Task prompt: Rewrite the text of the records below with every occurrence of "gift boxes" swapped for "packages" and nothing else altered. Omit the pictures from your output.

Data supplied:
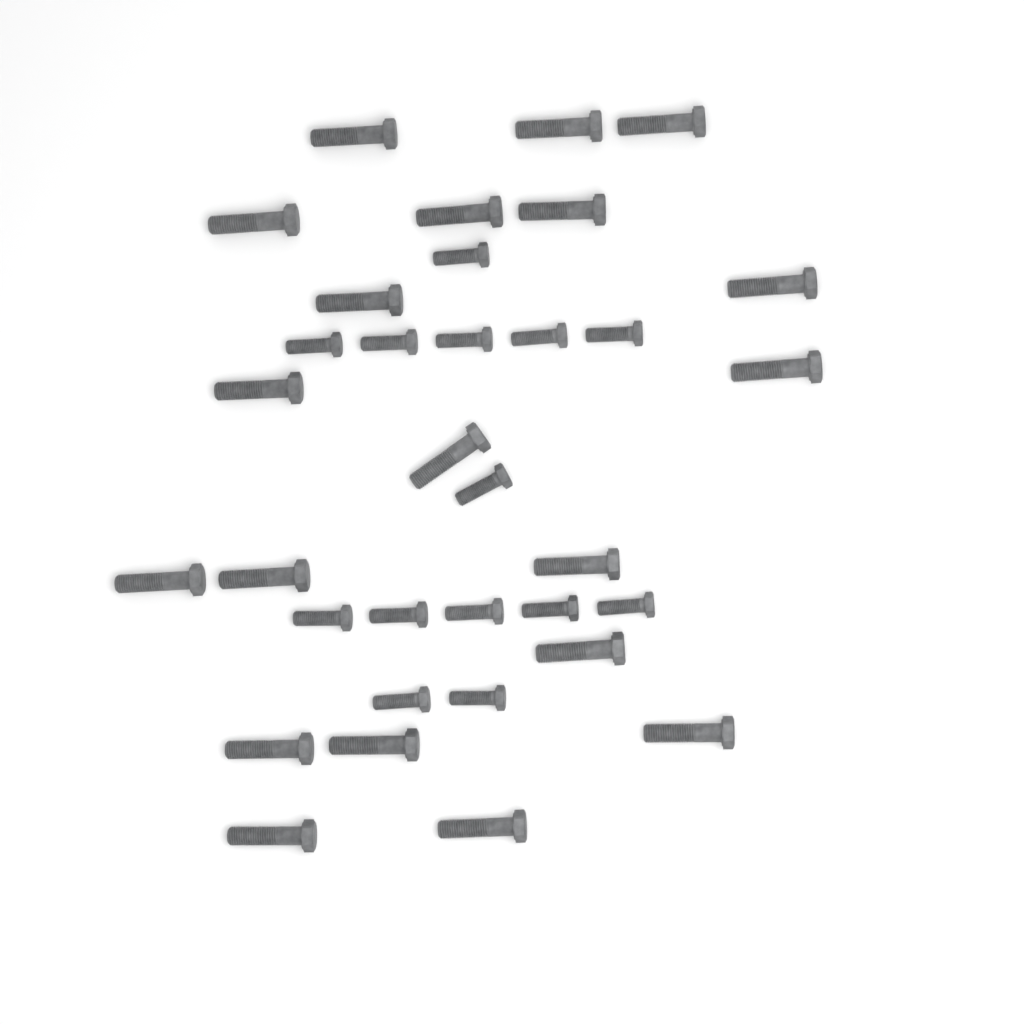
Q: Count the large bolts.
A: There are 20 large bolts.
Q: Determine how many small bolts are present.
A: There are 14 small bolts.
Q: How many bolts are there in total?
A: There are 34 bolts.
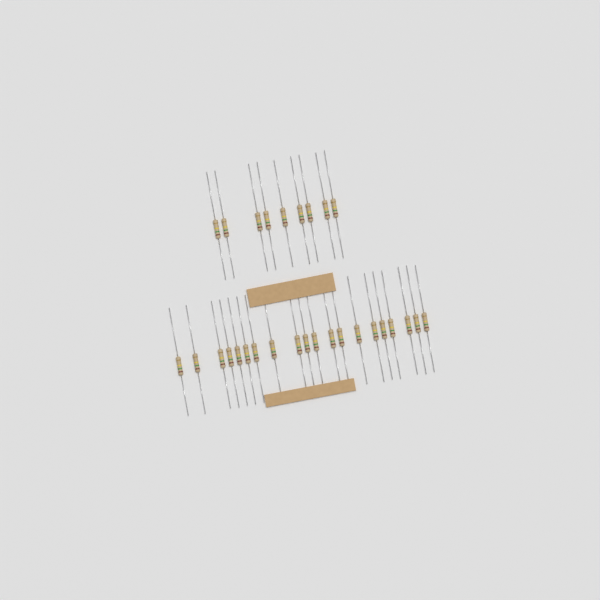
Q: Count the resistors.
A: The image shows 29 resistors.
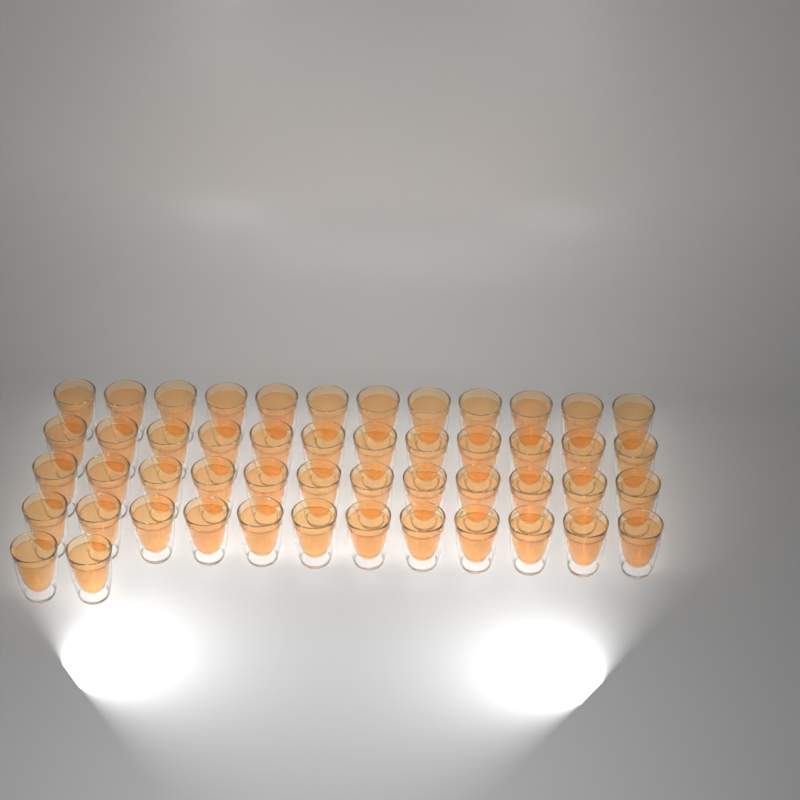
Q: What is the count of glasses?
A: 50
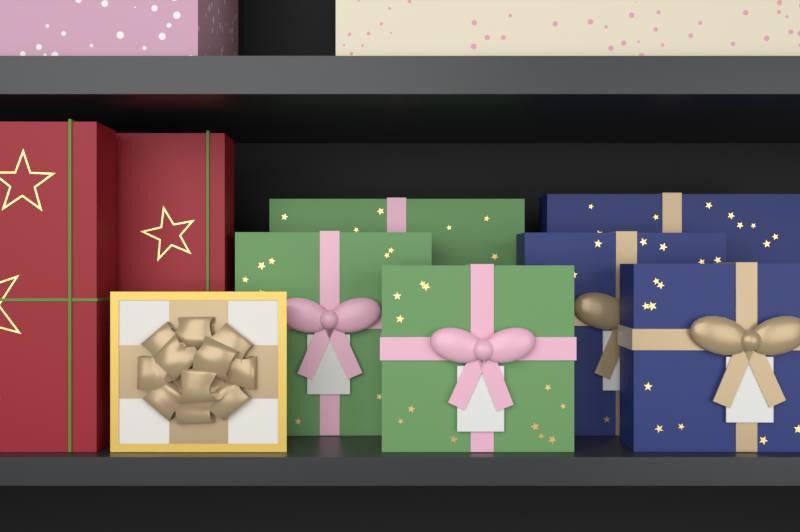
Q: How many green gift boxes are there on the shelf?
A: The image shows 3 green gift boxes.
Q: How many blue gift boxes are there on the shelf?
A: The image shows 3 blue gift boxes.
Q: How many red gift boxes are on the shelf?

Result of the task:
Q: Count the large bolts.
A: There are 20 large bolts.
Q: Determine how many small bolts are present.
A: There are 14 small bolts.
Q: How many bolts are there in total?
A: There are 34 bolts.
Q: Count the resistors.
A: The image shows 29 resistors.
Q: What is the count of glasses?
A: 50
Q: How many green packages are there on the shelf?
A: The image shows 3 green packages.
Q: How many blue packages are there on the shelf?
A: The image shows 3 blue packages.
Q: How many red packages are on the shelf?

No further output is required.